His Franklin County drawl made it sound like the name of a popular red-headed sports announcer of that day. Last Friday I decided to follow in dad’s footsteps and headed for Craig County. Exactly 40 miles from my doorstep I encountered stocking signs and pulled off the road near the stream. I had a vision of the many trout-productive days my father spent on Barbour’s during his lifetime, and looked forward to taut lines.

The water temperature was a pleasing 60 degrees, belying the low, glass-clear condition of the stream. It was teeming with an assortment of minnows, all of whom loved my #18 Prince Nymph, and it became minnow-a-minute time.

I looked in vain for a sign of trout shadows. The stocked stretch of Barbour’s Creek runs close to a paved road with many beaten paths into all the promising holes. In my father’s day this would have been a rutted dirt road with few travelers through the Jefferson National Forest with some bushwhacking necessary to reach the water. Today it has all the earmarks of a heavily fished, put-and-take stream. Many trees still bore announcements of last year’s Heritage Day trout fishing event.

From where I entered down to the bridge crossing Rt. 611, I tried everything in my nymph box, not having spotted any flying insects. I had several weak hits that felt like two vest pocket-sized rainbows. Wading was easy, unlike some of the boulder-strewn brook trout streams I had been fishing this summer. It’s only around 15 to 20 feet wide up in the national forest, becoming twice that size downstream where it’s all posted private property. Back in the 1940’s and 50’s all of this choice lower water was open to fishermen like my dad, and the deep holes down there are where he caught his big rainbows.

My dad, Maury Slone, was one of the scant handful of people practicing fly fishing in Southwest Virginia back around the middle of the last century. I still have a circular fly box of his containing big #10 Royal Coachmen, Adams, and a few other bulky ties that worked for him.

He must have raised a few eyebrows with his 9-foot bamboo Shakespeare, and I can just hear the locals asking, "What kinda fishin’ are you doin’? I never seen anythin’ like that before." I still have that old rod too, but with the end two sections remade into a dandy 6-foot 8-inch number 2 which is a little whippy but can lay a fly out 40 feet if I’m patient.

It was a quiet Friday, I had all of Barbour’s Creek to myself, and the brilliant scarlet cardinal flowers were pleasing to my eye.
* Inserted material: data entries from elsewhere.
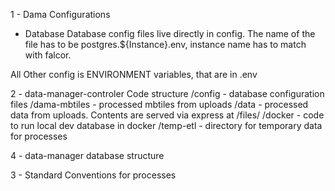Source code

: 
1 - Dama Configurations
 - Database
   Database config files live directly in config. The name of the file has to be postgres.${Instance}.env, instance name has to match with falcor.

 All Other config is ENVIRONMENT variables, that are in .env

2 - data-manager-controler Code structure
  /config - database configuration files
  /dama-mbtiles - processed mbtiles from uploads
  /data - processed data from uploads. Contents are served via express at /files/
  /docker - code to run local dev database in docker
  /temp-etl - directory for temporary data for processes


4 - data-manager database structure

3 - Standard Conventions for processes
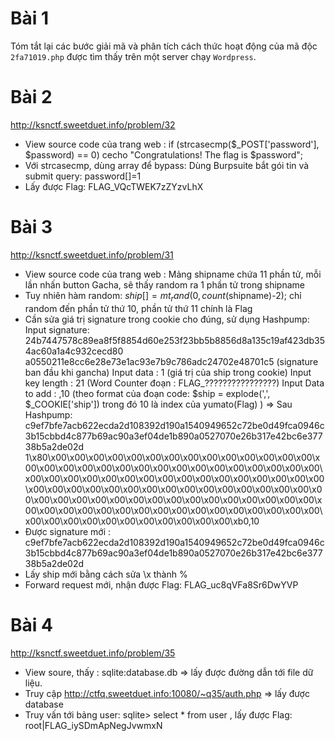  
# Bài 1
Tóm tắt lại các bước giải mã và phân tích cách thức hoạt động của mã độc `2fa71019.php` được tìm thấy trên một server chạy `Wordpress`.


# Bài 2
http://ksnctf.sweetduet.info/problem/32
 - View source code của trang web :
          if (strcasecmp($_POST['password'], $password) == 0)
          cecho "Congratulations! The flag is $password";
 - Với strcasecmp, dùng array để bypass: 
   Dùng Burpsuite bắt gói tin và submit query: password[]=1
 - Lấy được Flag:  FLAG_VQcTWEK7zZYzvLhX


# Bài 3
http://ksnctf.sweetduet.info/problem/31
- View source code của trang web :
  Mảng shipname chứa 11 phần tử, mỗi lần nhấn button Gacha, sẽ thấy random ra 1 phần tử trong shipname
- Tuy nhiên hàm random: $ship[] = mt_rand(0, count($shipname)-2); chỉ random đến phần tử thứ 10, phần tử thứ 11 chính là Flag
- Cần sửa giá trị signature trong cookie cho đúng, sử dụng Hashpump:
        Input signature: 24b7447578c89ea8f5f8854d60e253f23bb5b8856d8a135c19af423db354ac60a1a4c932cecd80
                         a0550211e8cc6e28e73e1ac93e7b9c786adc24702e48701c5 (signature ban đầu khi gancha)
        Input data        : 1 (giá trị của ship trong cookie)
        Input key length  : 21 (Word Counter đoạn : FLAG_????????????????)
        Input Data to add : ,10 (theo format của đoạn code: $ship = explode(',', $_COOKIE['ship'])
                           trong đó 10 là index của yumato(Flag) )
    => Sau Hashpump:
c9ef7bfe7acb622ecda2d108392d190a1540949652c72be0d49fca0946c3b15cbbd4c877b69ac90a3ef04de1b890a0527070e26b317e42bc6e37738b5a2de02d
1\x80\x00\x00\x00\x00\x00\x00\x00\x00\x00\x00\x00\x00\x00\x00\x00\x00\x00\x00\x00\x00\x00\x00\x00\x00\x00\x00\x00\x00\x00\x00\x00\x00\x00\x00\x00\x00\x00\x00\x00\x00\x00\x00\x00\x00\x00\x00\x00\x00\x00\x00\x00\x00\x00\x00\x00\x00\x00\x00\x00\x00\x00\x00\x00\x00\x00\x00\x00\x00\x00\x00\x00\x00\x00\x00\x00\x00\x00\x00\x00\x00\x00\x00\x00\x00\x00\x00\x00\x00\x00\x00\x00\x00\x00\x00\x00\x00\x00\x00\x00\x00\x00\x00\x00\x00\xb0,10
- Được signature mới : c9ef7bfe7acb622ecda2d108392d190a1540949652c72be0d49fca0946c3b15cbbd4c877b69ac90a3ef04de1b890a0527070e26b317e42bc6e37738b5a2de02d
- Lấy ship mới bằng cách sửa \x thành %
- Forward request mới, nhận được Flag:
               FLAG_uc8qVFa8Sr6DwYVP

        
# Bài 4
http://ksnctf.sweetduet.info/problem/35
- View soure, thấy : sqlite:database.db => lấy được đường dẫn tới file dữ liệu.
- Truy cập http://ctfq.sweetduet.info:10080/~q35/auth.php => lấy được database
- Truy vấn tới bảng user:
      sqlite> select * from user , lấy được Flag:
      root|FLAG_iySDmApNegJvwmxN
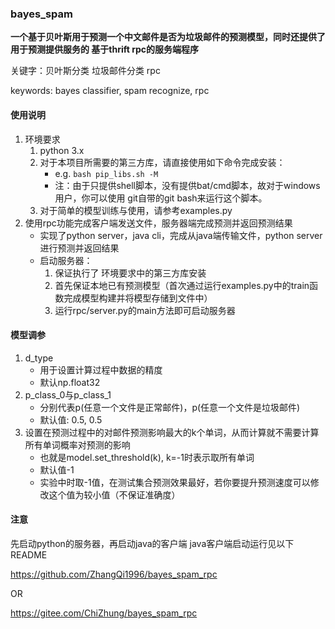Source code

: ### bayes_spam
**一个基于贝叶斯用于预测一个中文邮件是否为垃圾邮件的预测模型，同时还提供了用于预测提供服务的
基于thrift rpc的服务端程序**

关键字：贝叶斯分类 垃圾邮件分类 rpc

keywords: bayes classifier, spam recognize, rpc

#### 使用说明
1. 环境要求
    1. python 3.x
    2. 对于本项目所需要的第三方库，请直接使用如下命令完成安装：
        * e.g. `bash pip_libs.sh -M` 
        * 注：由于只提供shell脚本，没有提供bat/cmd脚本，故对于windows用户，你可以使用
            git自带的git bash来运行这个脚本。
    3. 对于简单的模型训练与使用，请参考examples.py
2. 使用rpc功能完成客户端发送文件，服务器端完成预测并返回预测结果
    * 实现了python server，java cli，完成从java端传输文件，python server
        进行预测并返回结果
    * 启动服务器：
        1. 保证执行了 环境要求中的第三方库安装 
        2. 首先保证本地已有预测模型（首次通过运行examples.py中的train函数完成模型构建并将模型存储到文件中）
        3. 运行rpc/server.py的main方法即可启动服务器
        
#### 模型调参
1. d_type
    * 用于设置计算过程中数据的精度
    * 默认np.float32
2. p_class_0与p_class_1
    * 分别代表p(任意一个文件是正常邮件)，p(任意一个文件是垃圾邮件)
    * 默认值: 0.5, 0.5
3. 设置在预测过程中的对邮件预测影响最大的k个单词，从而计算就不需要计算所有单词概率对预测的影响
    * 也就是model.set_threshold(k), k=-1时表示取所有单词
    * 默认值-1
    * 实验中时取-1值，在测试集合预测效果最好，若你要提升预测速度可以修改这个值为较小值（不保证准确度）
        
#### 注意

先启动python的服务器，再启动java的客户端
java客户端启动运行见以下README

https://github.com/ZhangQi1996/bayes_spam_rpc

OR

https://gitee.com/ChiZhung/bayes_spam_rpc
        
    
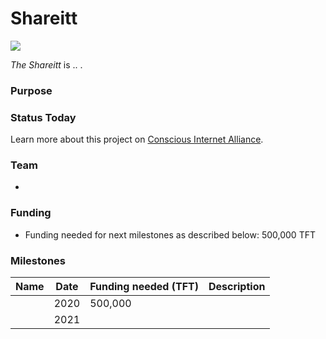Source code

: # Shareitt

![](https://www.consciousinternet.org/threefold/info/projects/shareitt/shareitt.png)

*The Shareitt* is .. .

### Purpose



### Status Today



Learn more about this project on [Conscious Internet Alliance](https://www.consciousinternet.org/index.html#/projects/shareitt).

### Team

- 

### Funding

- Funding needed for next milestones as described below: 500,000 TFT

### Milestones

| Name         | Date   | Funding needed (TFT) | Description
|:-------------|--------|-------------|-----------------|
|  |  2020 |  500,000 |  | |
|  | 2021 |  |  | |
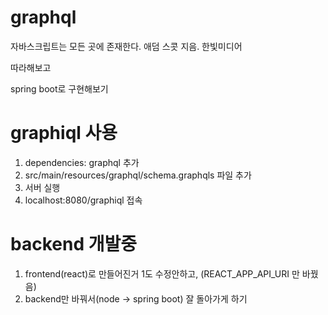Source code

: # graphql
자바스크립트는 모든 곳에 존재한다. 애덤 스콧 지음. 한빛미디어

따라해보고

spring boot로 구현해보기

# graphiql 사용
1. dependencies: graphql 추가
2. src/main/resources/graphql/schema.graphqls 파일 추가
3. 서버 실행
4. localhost:8080/graphiql 접속

# backend 개발중
1. frontend(react)로 만들어진거 1도 수정안하고, (REACT_APP_API_URI 만 바꿨음)
2. backend만 바꿔서(node -> spring boot) 잘 돌아가게 하기
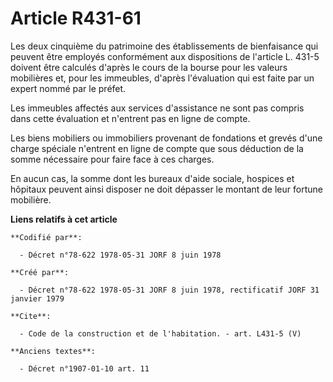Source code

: # Article R431-61

Les deux cinquième du patrimoine des établissements de bienfaisance qui peuvent être employés conformément aux dispositions
de l'article L. 431-5 doivent être calculés d'après le cours de la bourse pour les valeurs mobilières et, pour les immeubles,
d'après l'évaluation qui est faite par un expert nommé par le préfet. 

Les immeubles affectés aux services d'assistance ne sont pas compris dans cette évaluation et n'entrent pas en ligne de
compte. 

Les biens mobiliers ou immobiliers provenant de fondations et grevés d'une charge spéciale n'entrent en ligne de compte que
sous déduction de la somme nécessaire pour faire face à ces charges. 

En aucun cas, la somme dont les bureaux d'aide sociale, hospices et hôpitaux peuvent ainsi disposer ne doit dépasser le
montant de leur fortune mobilière.

**Liens relatifs à cet article**

	**Codifié par**:

	  - Décret n°78-622 1978-05-31 JORF 8 juin 1978

	**Créé par**:

	  - Décret n°78-622 1978-05-31 JORF 8 juin 1978, rectificatif JORF 31 janvier 1979

	**Cite**:

	  - Code de la construction et de l'habitation. - art. L431-5 (V)

	**Anciens textes**:

	  - Décret n°1907-01-10 art. 11
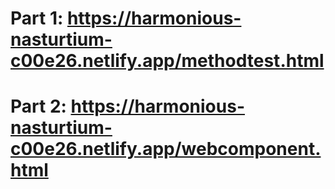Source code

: # Part 1: https://harmonious-nasturtium-c00e26.netlify.app/methodtest.html
# Part 2: https://harmonious-nasturtium-c00e26.netlify.app/webcomponent.html
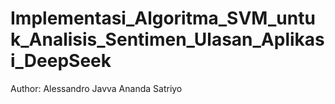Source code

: # Implementasi_Algoritma_SVM_untuk_Analisis_Sentimen_Ulasan_Aplikasi_DeepSeek
Author: Alessandro Javva Ananda Satriyo
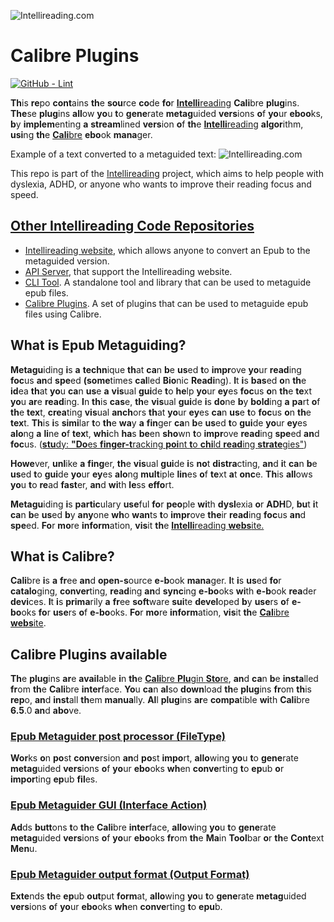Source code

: ![Intellireading.com](https://go.hugobatista.com/ghraw/intellireading-www/main/src/img/intellireading.png)
# Calibre Plugins

[![GitHub - Lint](https://go.hugobatista.com/gh/intellireading-calibre-plugins/actions/workflows/lint.yml/badge.svg)](https://go.hugobatista.com/gh/intellireading-calibre-plugins/actions/workflows/lint.yml)

**Th**is **re**po **cont**ains **th**e **sou**rce **co**de **fo**r [**Intelli**reading](https://intellireading.com/) **Cali**bre **plug**ins. **The**se **plug**ins **all**ow **yo**u **t**o **gene**rate **metag**uided **vers**ions **o**f **yo**ur **eboo**ks, **b**y **implem**enting **a** **stream**lined **vers**ion **o**f **th**e [**Intelli**reading](https://intellireading.com/) **algor**ithm, **usi**ng **th**e [**Cali**bre](https://calibre-ebook.com/) **ebo**ok **mana**ger.

Example of a text converted to a metaguided text:
![Intellireading.com](https://go.hugobatista.com/ghraw/intellireading-www/main/src/img/sample.png) 


This repo is part of the [Intellireading](https://intellireading.com/) project, which aims to help people with dyslexia, ADHD, or anyone who wants to improve their reading focus and speed. 

## [Other Intellireading Code Repositories](https://github.com/stars/0x6f677548/lists/intellireading)
- [Intellireading website](https://go.hugobatista.com/gh/intellireading-www), which allows anyone to convert an Epub to the metaguided version.
- [API Server](https://go.hugobatista.com/gh/intellireading-api_server), that support the Intellireading website.
- [CLI Tool](https://go.hugobatista.com/gh/intellireading-cli). A standalone tool and library that can be used to metaguide epub files.
- [Calibre Plugins](https://go.hugobatista.com/gh/intellireading-calibre-plugins). A set of plugins that can be used to metaguide epub files using Calibre.

## What is Epub Metaguiding?
**Metagu**iding **i**s **a** **techn**ique **th**at **ca**n **b**e **us**ed **t**o **impr**ove **yo**ur **read**ing **foc**us **an**d **spe**ed **(some**times **cal**led **Bio**nic **Readi**ng). **I**t **i**s **bas**ed **o**n **th**e **id**ea **th**at **yo**u **ca**n **us**e **a** **vis**ual **gui**de **t**o **he**lp **yo**ur **ey**es **foc**us **o**n **th**e **te**xt **yo**u **ar**e **read**ing. **I**n **th**is **cas**e, **th**e **vis**ual **gui**de **i**s **do**ne **b**y **bold**ing **a** **pa**rt **o**f **th**e **tex**t, **crea**ting **vis**ual **anch**ors **th**at **yo**ur **ey**es **ca**n **us**e **t**o **foc**us **o**n **th**e **tex**t. **Th**is **i**s **simi**lar **t**o **th**e **wa**y **a** **fin**ger **ca**n **b**e **us**ed **t**o **gui**de **yo**ur **ey**es **alo**ng **a** **li**ne **o**f **tex**t, **whi**ch **ha**s **be**en **sho**wn **t**o **impr**ove **read**ing **spe**ed **an**d **foc**us. ([**stu**dy: **"Do**es **finger-t**racking **poi**nt **t**o **chi**ld **read**ing **strate**gies"](https://ceur-ws.org/Vol-2769/paper_60.pdf))

**Howe**ver, **unl**ike **a** **fing**er, **th**e **vis**ual **gui**de **i**s **no**t **distra**cting, **an**d **i**t **ca**n **b**e **us**ed **t**o **gui**de **yo**ur **ey**es **alo**ng **mult**iple **lin**es **o**f **te**xt **a**t **onc**e. **Th**is **all**ows **yo**u **t**o **re**ad **fast**er, **an**d **wi**th **le**ss **effo**rt.

**Metagu**iding **i**s **partic**ulary **use**ful **fo**r **peo**ple **wi**th **dysl**exia **o**r **ADH**D, **bu**t **i**t **ca**n **b**e **us**ed **b**y **any**one **wh**o **wan**ts **t**o **impr**ove **the**ir **read**ing **foc**us **an**d **spe**ed. **Fo**r **mo**re **inform**ation, **vis**it **th**e [**Intelli**reading **webs**ite.](https://intellireading.com/)

## What is Calibre?
**Cali**bre **i**s **a** **fr**ee **an**d **open-s**ource **e-b**ook **mana**ger. **I**t **i**s **us**ed **fo**r **catalo**ging, **conver**ting, **read**ing **an**d **sync**ing **e-bo**oks **wi**th **e-b**ook **rea**der **devi**ces. **I**t **i**s **prima**rily **a** **fr**ee **soft**ware **sui**te **devel**oped **b**y **use**rs **o**f **e-bo**oks **fo**r **use**rs **o**f **e-bo**oks.
**Fo**r **mo**re **inform**ation, **vis**it **th**e [**Cal**ibre **webs**ite](https://calibre-ebook.com/).


## Calibre Plugins available
**Th**e **plug**ins **ar**e **avail**able **i**n **th**e [**Cali**bre **Plu**gin **Sto**re](https://plugins.calibre-ebook.com/), **an**d **ca**n **b**e **insta**lled **fr**om **th**e **Cali**bre **inter**face. **Yo**u **ca**n **al**so **down**load **th**e **plug**ins **fr**om **th**is **rep**o, **an**d **inst**all **th**em **manua**lly. **Al**l **plug**ins **ar**e **compa**tible **wi**th **Cali**bre **6.5**.0 **an**d **abo**ve.

### [Epub Metaguider post processor (FileType)](https://www.mobileread.com/forums/showthread.php?t=358613)
**Wor**ks **o**n **po**st **conve**rsion **an**d **po**st **impo**rt, **allo**wing **yo**u **t**o **gene**rate **metag**uided **vers**ions **o**f **yo**ur **ebo**oks **wh**en **conve**rting **t**o **ep**ub **o**r **impor**ting **ep**ub **fil**es.
### [Epub Metaguider GUI (Interface Action)](https://www.mobileread.com/forums/showthread.php?t=358615)
**Ad**ds **butt**ons **t**o **th**e **Cali**bre **inter**face, **allo**wing **yo**u **t**o **gene**rate **metag**uided **vers**ions **o**f **yo**ur **ebo**oks **fr**om **th**e **Ma**in **Tool**bar **o**r **th**e **Cont**ext **Men**u.
### [Epub Metaguider output format (Output Format)](https://www.mobileread.com/forums/showthread.php?t=358616)
**Exte**nds **th**e **ep**ub **out**put **form**at, **allo**wing **yo**u **t**o **gene**rate **metag**uided **vers**ions **o**f **yo**ur **ebo**oks **wh**en **conve**rting **t**o **epu**b.
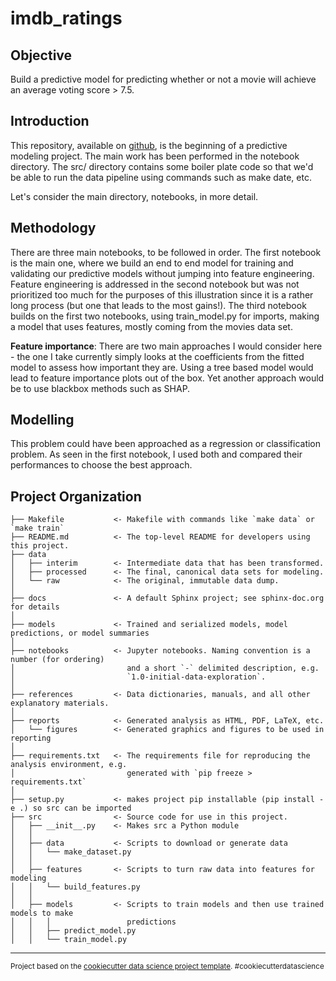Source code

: imdb_ratings
==============================

Objective
-----------------

Build a predictive model for predicting whether or not a movie will achieve an average voting
score > 7.5.


Introduction
-----------------
This repository, available on [github](https://github.com/roumail/imdb_ratings), is the beginning of a predictive modeling project. The main work has been performed in the notebook directory. The src/ directory contains some boiler plate code so that we'd be able to run the data pipeline using commands such as make date, etc. 

Let's consider the main directory, notebooks, in more detail.

Methodology
------------------

There are three main notebooks, to be followed in order. The first notebook is the main one, where we build an end to end model for training and validating our predictive models without jumping into feature engineering. Feature engineering is addressed in the second notebook but was not prioritized too much for the purposes of this illustration since it is a rather long process (but one that leads to the most gains!). The third notebook builds on the first two notebooks, using train_model.py for imports, making a model that uses features, mostly coming from the movies data set.

__Feature importance__:
There are two main approaches I would consider here - the one I take currently simply looks at the coefficients from the fitted model to assess how important they are. Using a tree based model would lead to feature importance plots out of the box. Yet another approach would be to use blackbox methods such as SHAP.


Modelling
--------------

This problem could have been approached as a regression or classification problem. As seen in the first notebook, I used both and compared their performances to choose the best approach. 


Project Organization
------------

    ├── Makefile           <- Makefile with commands like `make data` or `make train`
    ├── README.md          <- The top-level README for developers using this project.
    ├── data
    │   ├── interim        <- Intermediate data that has been transformed.
    │   ├── processed      <- The final, canonical data sets for modeling.
    │   └── raw            <- The original, immutable data dump.
    │
    ├── docs               <- A default Sphinx project; see sphinx-doc.org for details
    │
    ├── models             <- Trained and serialized models, model predictions, or model summaries
    │
    ├── notebooks          <- Jupyter notebooks. Naming convention is a number (for ordering)
    │                         and a short `-` delimited description, e.g.
    │                         `1.0-initial-data-exploration`.
    │
    ├── references         <- Data dictionaries, manuals, and all other explanatory materials.
    │
    ├── reports            <- Generated analysis as HTML, PDF, LaTeX, etc.
    │   └── figures        <- Generated graphics and figures to be used in reporting
    │
    ├── requirements.txt   <- The requirements file for reproducing the analysis environment, e.g.
    │                         generated with `pip freeze > requirements.txt`
    │
    ├── setup.py           <- makes project pip installable (pip install -e .) so src can be imported
    ├── src                <- Source code for use in this project.
    │   ├── __init__.py    <- Makes src a Python module
    │   │
    │   ├── data           <- Scripts to download or generate data
    │   │   └── make_dataset.py
    │   │
    │   ├── features       <- Scripts to turn raw data into features for modeling
    │   │   └── build_features.py
    │   │
    │   ├── models         <- Scripts to train models and then use trained models to make
    │   │   │                 predictions
    │   │   ├── predict_model.py
    │   │   └── train_model.py
    

--------

<p><small>Project based on the <a target="_blank" href="https://drivendata.github.io/cookiecutter-data-science/">cookiecutter data science project template</a>. #cookiecutterdatascience</small></p>

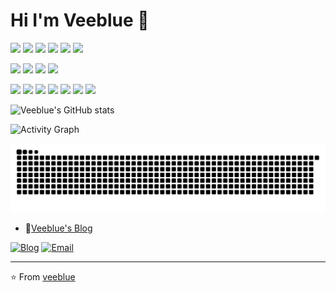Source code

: # Hi I'm Veeblue 👋

<p>
  <img src="https://img.shields.io/badge/macOS-Sequoia-9966ff?logo=apple&logoColor=white"/>
  <img src="https://img.shields.io/badge/Linux-Ubuntu-ff6600?logo=ubuntu&logoColor=white"/>
  <img src="https://img.shields.io/badge/Windows-11-blue?logo=windows11&logoColor=white"/>
  <img src="https://img.shields.io/badge/IDE-Visual Studio Code-007ACC?logo=visual-studio-code"/>
  <img src="https://img.shields.io/badge/IDE-PyCharm-31a8ff?logo=pycharm&logoColor=white"/>
  <img src="https://img.shields.io/badge/Editor-Cursor-333333?logo=data:image/svg+xml;base64,..."/>
</p>

<p>
  <img src="https://img.shields.io/badge/Python-3776AB?logo=python&logoColor=white"/>
  <img src="https://img.shields.io/badge/C++-00599C?logo=c%2B%2B&logoColor=white"/>
  <img src="https://img.shields.io/badge/Java-007396?logo=java&logoColor=white"/>
  <img src="https://img.shields.io/badge/Shell-4EAA25?logo=gnu-bash&logoColor=white"/>
</p>

<p>
  <img src="https://img.shields.io/badge/LangChain-00cc00?logo=langchain&logoColor=white"/>
  <img src="https://img.shields.io/badge/LangGraph-7F52FF?logo=langgraph&logoColor=white"/>
  <img src="https://img.shields.io/badge/FastAPI-009688?logo=fastapi&logoColor=white"/>
  <img src="https://img.shields.io/badge/Docker-2496ED?logo=docker&logoColor=white"/>
  <img src="https://img.shields.io/badge/Nginx-269539?logo=nginx&logoColor=white"/>
  <img src="https://img.shields.io/badge/MySQL-4479A1?logo=mysql&logoColor=white"/>
  <img src="https://img.shields.io/badge/Markdown-336699?logo=markdown&logoColor=white"/>
</p>

![Veeblue's GitHub stats](https://github-readme-stats.vercel.app/api?username=veeblue&show_icons=true&theme=dark&hide_border=true)

![Activity Graph](https://github-readme-activity-graph.vercel.app/graph?username=veeblue&bg_color=0d1117&color=5bcdec&line=5bcdec&point=ffffff&area=true&hide_border=true)

![GitHub Snake](https://raw.githubusercontent.com/veeblue/veeblue/output/github-contribution-grid-snake.svg)


- 🔖[Veeblue's Blog](https://blog.veeblue.com) 

[![Blog](https://img.shields.io/badge/Blog-blog.veeblue.com-blue?logo=blog&style=flat-square)](https://dreamhunter.blog)
[![Email](https://img.shields.io/badge/Email-yee@veeblue.com-red?logo=email&style=flat-square)](mailto:yee@veeblue.com)

---

⭐️ From [veeblue](https://github.com/veeblue)

<!-- 最后更新: 2025年07月02日 -->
Looking way off downstream, I tried to imagine the lanky, hip-boot-clad legs of my dad as he wielded his 9-foot Shakespeare. I hated to think he wasn’t there nor would ever be there again.

To reach the stocked section of Barbour’s Creek take Rt. 311 to Newcastle, turn right in town onto Rt. 615, follow that to where it crosses the stream. Take a left on Rt. 611 at the Crossroads Church then a right on Rt. 617, which leads to the stocked area in the Jefferson National Forest. Where I pulled in at the first turnoff there my odometer read exactly 40 miles. So this is a stream within an easy drive of the city. But my recommendation would be to avoid it during low water, and wait until some October stocking takes place before tackling Barbour’s Creek.